Vindesine, a newer vinca alkaloid, has been demonstrated to have activity against colorectal cancer during phase I studies. This report describes the results of the two phase II trials in which vindesine was administered with 5-fluorouracil (5-FU) or in combination with 5-FU and methyl-1,3 cis(2 chloroethyl)-1-nitrosourea (MeCCNU). One of 16 patients (6%) given 5-FU-vindesine, and 4 of 31 (13%) patients in the 5-FU-vindesine-MeCCNU group achieved partial response (PR). Stable disease was observed in 50% of the 5-FU-vindesine and 48% of the 5-FU-vindesine-MeCCNU group.
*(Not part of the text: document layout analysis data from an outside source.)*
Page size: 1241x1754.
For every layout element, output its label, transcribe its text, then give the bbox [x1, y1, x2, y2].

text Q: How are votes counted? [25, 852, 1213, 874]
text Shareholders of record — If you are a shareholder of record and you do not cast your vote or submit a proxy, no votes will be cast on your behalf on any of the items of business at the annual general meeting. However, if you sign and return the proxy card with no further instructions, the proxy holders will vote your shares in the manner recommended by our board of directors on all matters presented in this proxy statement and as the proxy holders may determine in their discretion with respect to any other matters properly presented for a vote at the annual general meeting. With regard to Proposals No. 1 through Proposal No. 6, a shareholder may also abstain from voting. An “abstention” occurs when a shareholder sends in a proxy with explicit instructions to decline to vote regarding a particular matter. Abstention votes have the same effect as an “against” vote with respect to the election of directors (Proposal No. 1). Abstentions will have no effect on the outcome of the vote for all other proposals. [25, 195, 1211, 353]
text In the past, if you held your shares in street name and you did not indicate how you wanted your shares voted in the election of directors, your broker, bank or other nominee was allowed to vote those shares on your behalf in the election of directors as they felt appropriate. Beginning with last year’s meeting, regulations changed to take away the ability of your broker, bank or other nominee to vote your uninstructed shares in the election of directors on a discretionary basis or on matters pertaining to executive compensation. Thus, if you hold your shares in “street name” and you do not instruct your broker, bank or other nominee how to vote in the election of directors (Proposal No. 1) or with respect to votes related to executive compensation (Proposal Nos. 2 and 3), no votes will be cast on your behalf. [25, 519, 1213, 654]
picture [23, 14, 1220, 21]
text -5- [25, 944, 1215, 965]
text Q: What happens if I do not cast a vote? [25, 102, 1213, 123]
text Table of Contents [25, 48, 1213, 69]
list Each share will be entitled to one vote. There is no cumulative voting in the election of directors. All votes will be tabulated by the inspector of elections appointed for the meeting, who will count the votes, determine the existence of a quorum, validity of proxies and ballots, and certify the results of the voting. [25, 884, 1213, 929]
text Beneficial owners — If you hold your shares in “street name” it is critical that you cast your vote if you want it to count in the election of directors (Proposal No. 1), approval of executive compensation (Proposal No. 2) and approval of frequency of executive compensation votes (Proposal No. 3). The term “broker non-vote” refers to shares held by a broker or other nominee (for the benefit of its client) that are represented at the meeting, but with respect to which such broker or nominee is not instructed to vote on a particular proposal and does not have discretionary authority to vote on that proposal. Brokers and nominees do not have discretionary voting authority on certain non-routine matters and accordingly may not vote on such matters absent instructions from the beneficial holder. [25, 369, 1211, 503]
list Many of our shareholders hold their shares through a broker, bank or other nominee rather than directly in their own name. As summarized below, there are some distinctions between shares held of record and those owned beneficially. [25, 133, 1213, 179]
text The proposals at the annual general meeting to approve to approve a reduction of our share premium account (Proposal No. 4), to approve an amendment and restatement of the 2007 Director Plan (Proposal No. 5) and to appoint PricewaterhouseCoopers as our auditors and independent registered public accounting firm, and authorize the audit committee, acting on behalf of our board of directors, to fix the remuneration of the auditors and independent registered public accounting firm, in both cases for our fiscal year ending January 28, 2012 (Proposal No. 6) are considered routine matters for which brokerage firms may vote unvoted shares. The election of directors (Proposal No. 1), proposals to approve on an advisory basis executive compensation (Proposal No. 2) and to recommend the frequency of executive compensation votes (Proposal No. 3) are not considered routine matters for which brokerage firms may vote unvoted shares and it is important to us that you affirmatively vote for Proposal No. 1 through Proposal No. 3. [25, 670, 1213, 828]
In each treatment group, survival of respondents and those with stable disease was statistically superior (p < 0.02) to that of those with progressive disease; there was no difference however, in overall survival between the two treatment groups and no enhancement of survival compared to published reports of results with 5-FU alone. No chemotherapy-related deaths occurred and both treatment regiments were well tolerated. Myelosuppression, which occurred with equal (50%) frequency in both regimens, was the major dose-limiting toxicity. MeCCNU increased the incidence of gastrointestinal toxicity. Vindesine neurotoxicity occurred in approximately 4% of the evaluable courses in each group. Combination therapy with 5-FU-vindesine with or without MeCCNU in the dosages administered did not significantly increase the activity of 5-FU. Further evaluation of vindesine will require dosage modification.